━━━ PAGE TEXT
Also, incidentally, we have also just finished up another book by Milbank entitled The Legend of Death which is Milbank’s collected poems. It promises to be a good read for anyone theologically-minded who also has an interest in poetry. It should be available in a matter of days or weeks and most. Here is one of the many notable poems (page 10):

Early Autumn Vagrant

A day brushed with lemon.


Luminous wafts
of light lapping frequently
like inverted shadows
beneath a dull-cast heaven.

All ignored by the brimming
schemes of afternoon pastures

for their harvest of sun-tide,
with wave after wave of
wind at last blindly illuming

the bench of the end of everything:
all cast-up, awaiting unknown salvage.


It has all been perfect,
but has left me languished,

my world swept away from me
and myself along with it.
My bodily eyes, self-bereft,
watch my soul depart on its last
and surest voyaging,

while I read on eagerly
in the book about love
as the dusk sweeps out
the open clearness.
━━━━━━
_TASK GOAL_. According to the page text, what is the title of Milbank's book of collected poems? The rows that follow play no part in the task.
━━━ DATASET RECORDS
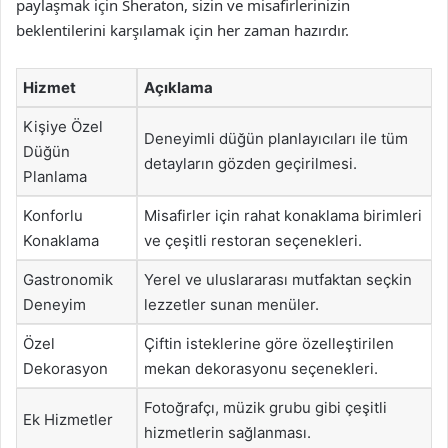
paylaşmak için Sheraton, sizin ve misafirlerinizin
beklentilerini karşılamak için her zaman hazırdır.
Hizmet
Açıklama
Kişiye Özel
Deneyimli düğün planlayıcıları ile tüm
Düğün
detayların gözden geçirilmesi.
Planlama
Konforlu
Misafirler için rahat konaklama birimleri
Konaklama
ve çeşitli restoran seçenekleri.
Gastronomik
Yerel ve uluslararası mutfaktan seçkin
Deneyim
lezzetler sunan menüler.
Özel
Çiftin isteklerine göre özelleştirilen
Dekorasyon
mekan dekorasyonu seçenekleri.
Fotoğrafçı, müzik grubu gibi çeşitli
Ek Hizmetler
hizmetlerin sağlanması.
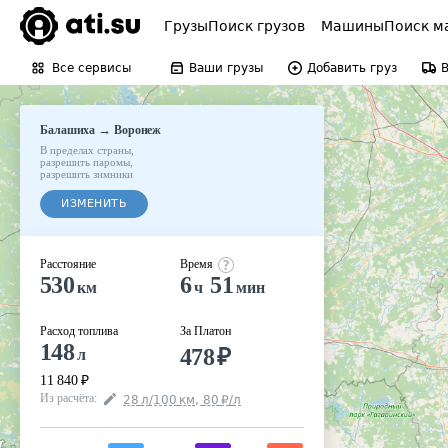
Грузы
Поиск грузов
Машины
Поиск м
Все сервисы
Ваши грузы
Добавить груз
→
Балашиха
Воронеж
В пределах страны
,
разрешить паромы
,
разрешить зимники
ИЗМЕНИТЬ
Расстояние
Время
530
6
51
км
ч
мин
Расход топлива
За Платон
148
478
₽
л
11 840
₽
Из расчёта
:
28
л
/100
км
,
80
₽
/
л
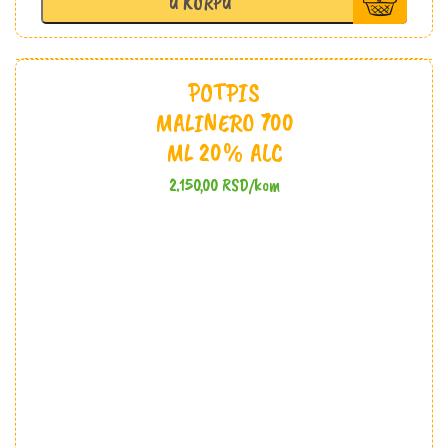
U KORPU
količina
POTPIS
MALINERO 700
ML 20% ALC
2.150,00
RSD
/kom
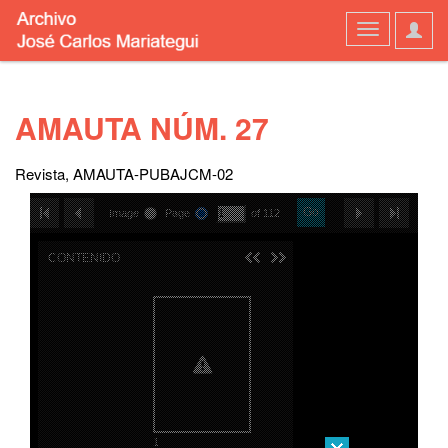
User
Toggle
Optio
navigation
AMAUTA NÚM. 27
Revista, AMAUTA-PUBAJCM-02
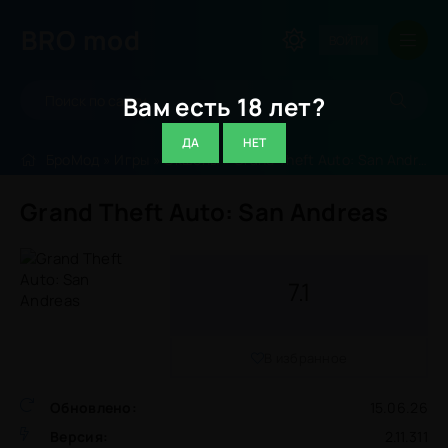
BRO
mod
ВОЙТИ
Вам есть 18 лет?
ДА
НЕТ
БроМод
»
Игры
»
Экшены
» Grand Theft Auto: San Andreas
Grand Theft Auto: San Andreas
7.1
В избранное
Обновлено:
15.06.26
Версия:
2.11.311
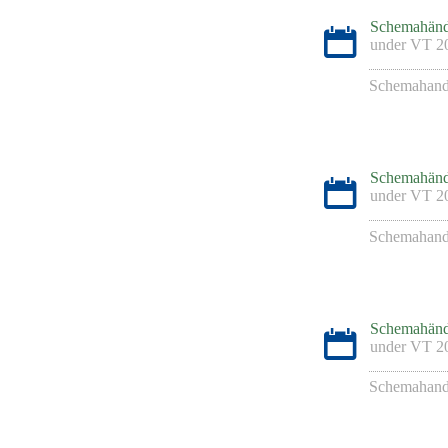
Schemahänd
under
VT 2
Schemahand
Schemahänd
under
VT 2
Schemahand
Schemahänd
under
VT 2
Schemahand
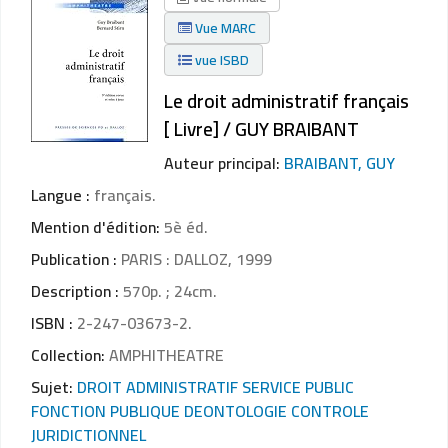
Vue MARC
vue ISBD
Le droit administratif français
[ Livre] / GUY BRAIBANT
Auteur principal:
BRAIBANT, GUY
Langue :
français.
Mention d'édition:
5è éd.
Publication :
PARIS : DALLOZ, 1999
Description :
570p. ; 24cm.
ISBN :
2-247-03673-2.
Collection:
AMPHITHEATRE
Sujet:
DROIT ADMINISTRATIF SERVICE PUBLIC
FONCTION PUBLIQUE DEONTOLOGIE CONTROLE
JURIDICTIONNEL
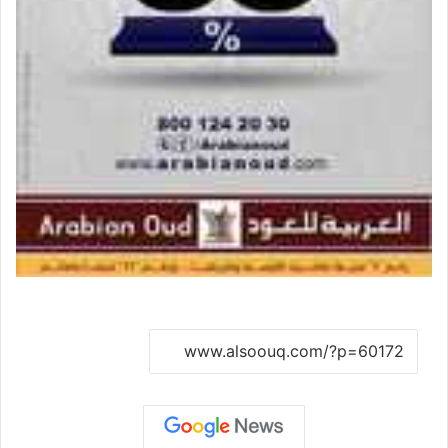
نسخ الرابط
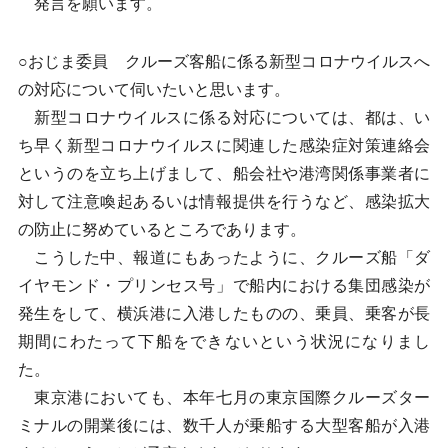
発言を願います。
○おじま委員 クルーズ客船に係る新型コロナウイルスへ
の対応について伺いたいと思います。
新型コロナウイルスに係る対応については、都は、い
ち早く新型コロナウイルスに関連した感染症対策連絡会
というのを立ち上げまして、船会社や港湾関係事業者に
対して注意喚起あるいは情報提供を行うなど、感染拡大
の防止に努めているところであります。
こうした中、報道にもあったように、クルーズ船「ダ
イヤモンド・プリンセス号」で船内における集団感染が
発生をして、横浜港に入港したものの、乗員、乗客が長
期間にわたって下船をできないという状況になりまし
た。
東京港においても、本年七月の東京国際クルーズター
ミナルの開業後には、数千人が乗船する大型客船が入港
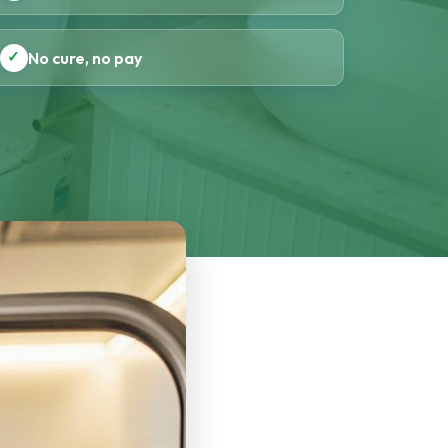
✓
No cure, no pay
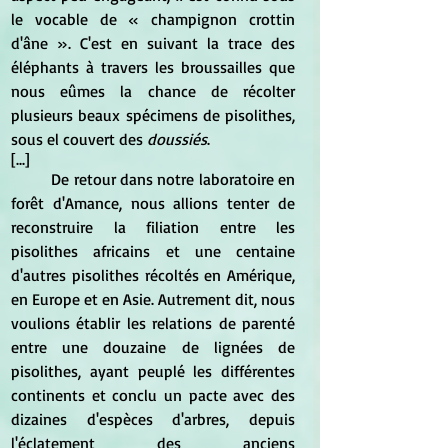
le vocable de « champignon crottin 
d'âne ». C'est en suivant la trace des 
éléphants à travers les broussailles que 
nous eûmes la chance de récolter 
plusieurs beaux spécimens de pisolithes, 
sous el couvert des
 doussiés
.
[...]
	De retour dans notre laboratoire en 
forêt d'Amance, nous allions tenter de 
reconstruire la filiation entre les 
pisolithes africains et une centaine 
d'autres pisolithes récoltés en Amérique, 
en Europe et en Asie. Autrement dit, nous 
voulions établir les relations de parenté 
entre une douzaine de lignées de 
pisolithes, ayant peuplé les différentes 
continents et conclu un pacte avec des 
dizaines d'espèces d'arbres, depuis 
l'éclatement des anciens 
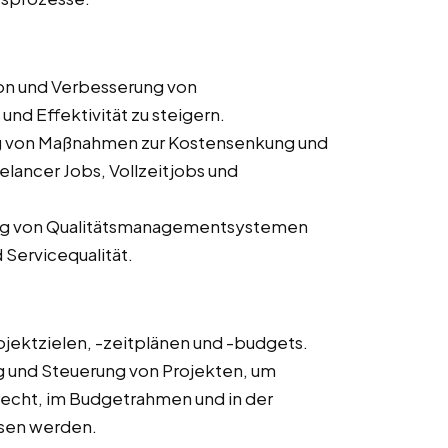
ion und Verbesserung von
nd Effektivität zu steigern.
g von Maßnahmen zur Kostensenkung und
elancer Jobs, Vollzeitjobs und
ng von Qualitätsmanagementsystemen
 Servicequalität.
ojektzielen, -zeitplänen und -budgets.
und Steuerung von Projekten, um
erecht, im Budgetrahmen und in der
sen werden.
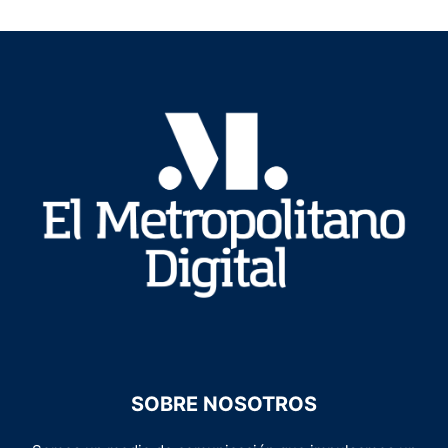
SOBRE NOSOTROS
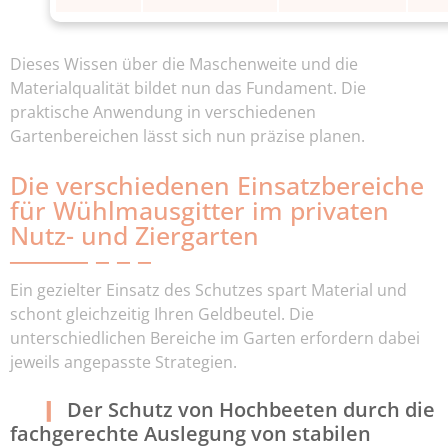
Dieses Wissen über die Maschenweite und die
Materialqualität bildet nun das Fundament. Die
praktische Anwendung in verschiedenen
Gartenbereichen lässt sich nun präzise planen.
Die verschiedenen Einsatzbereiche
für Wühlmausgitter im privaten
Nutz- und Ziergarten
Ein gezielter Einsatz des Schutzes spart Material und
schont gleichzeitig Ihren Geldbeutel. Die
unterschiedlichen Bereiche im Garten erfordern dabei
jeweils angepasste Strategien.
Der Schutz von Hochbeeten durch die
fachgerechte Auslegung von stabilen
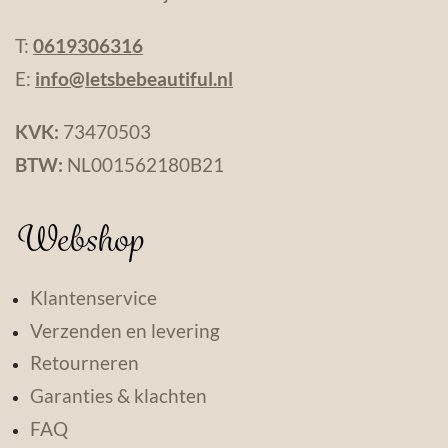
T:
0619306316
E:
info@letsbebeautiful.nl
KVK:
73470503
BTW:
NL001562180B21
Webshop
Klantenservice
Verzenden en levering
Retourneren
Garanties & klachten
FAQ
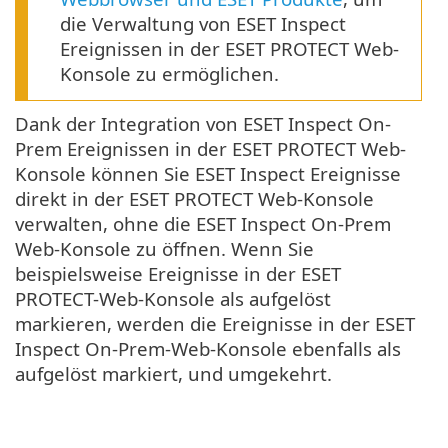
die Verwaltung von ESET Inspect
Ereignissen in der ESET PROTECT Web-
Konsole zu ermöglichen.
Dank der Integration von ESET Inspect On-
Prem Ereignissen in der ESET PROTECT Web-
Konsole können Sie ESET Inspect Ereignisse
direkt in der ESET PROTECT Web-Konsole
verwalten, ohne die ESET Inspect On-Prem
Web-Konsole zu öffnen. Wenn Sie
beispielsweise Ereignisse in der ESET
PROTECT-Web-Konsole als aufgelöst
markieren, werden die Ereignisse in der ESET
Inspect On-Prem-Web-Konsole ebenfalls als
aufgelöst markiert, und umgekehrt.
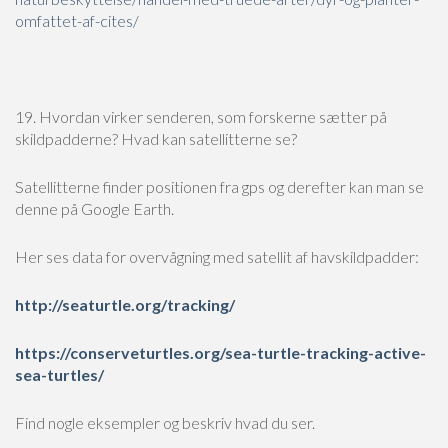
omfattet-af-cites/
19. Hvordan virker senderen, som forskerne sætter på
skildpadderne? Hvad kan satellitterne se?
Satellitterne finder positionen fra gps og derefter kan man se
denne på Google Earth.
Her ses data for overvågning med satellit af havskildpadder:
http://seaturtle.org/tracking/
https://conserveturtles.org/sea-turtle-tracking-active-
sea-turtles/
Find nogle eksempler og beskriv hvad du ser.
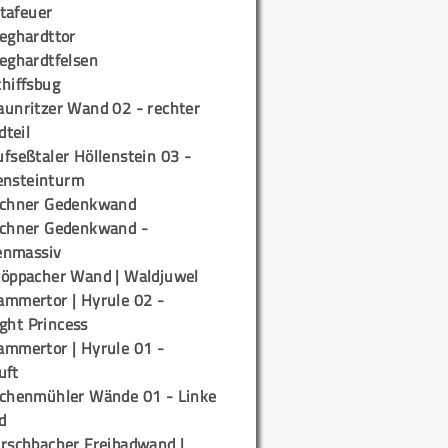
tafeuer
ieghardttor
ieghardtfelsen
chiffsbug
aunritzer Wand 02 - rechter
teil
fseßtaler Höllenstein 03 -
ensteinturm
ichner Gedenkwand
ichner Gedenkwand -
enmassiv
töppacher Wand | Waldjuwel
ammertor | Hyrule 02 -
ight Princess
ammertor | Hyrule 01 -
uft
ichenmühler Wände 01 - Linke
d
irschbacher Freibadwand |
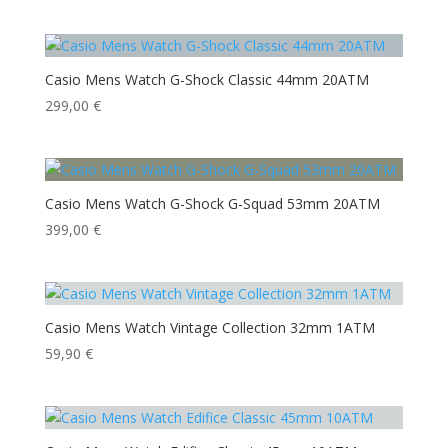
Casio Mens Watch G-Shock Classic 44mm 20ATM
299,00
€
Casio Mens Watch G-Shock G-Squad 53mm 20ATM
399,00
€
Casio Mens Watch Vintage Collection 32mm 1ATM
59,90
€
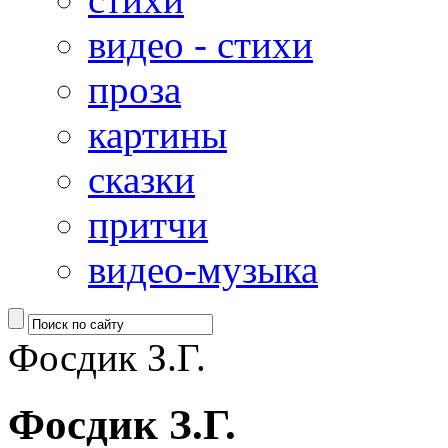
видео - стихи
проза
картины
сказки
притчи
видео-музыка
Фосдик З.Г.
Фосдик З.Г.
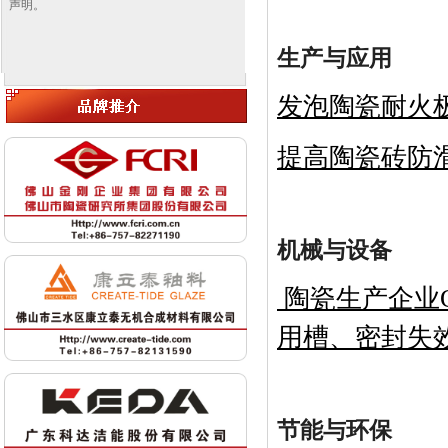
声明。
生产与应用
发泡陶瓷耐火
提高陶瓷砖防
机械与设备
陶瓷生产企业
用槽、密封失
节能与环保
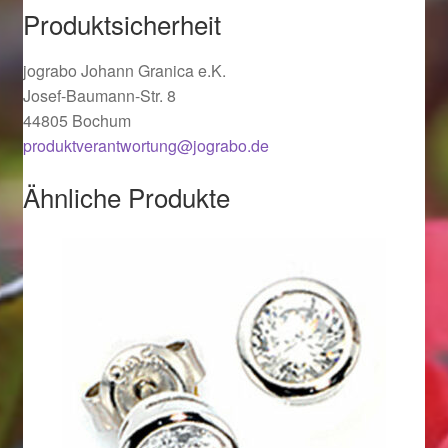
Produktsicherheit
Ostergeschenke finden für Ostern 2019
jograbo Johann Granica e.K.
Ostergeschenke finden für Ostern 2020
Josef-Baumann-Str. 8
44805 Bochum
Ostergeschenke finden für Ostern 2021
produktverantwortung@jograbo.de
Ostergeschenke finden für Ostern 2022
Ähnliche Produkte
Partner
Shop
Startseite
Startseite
━━━━━━
_EXERCISE RESPONSE_. The Legend of Death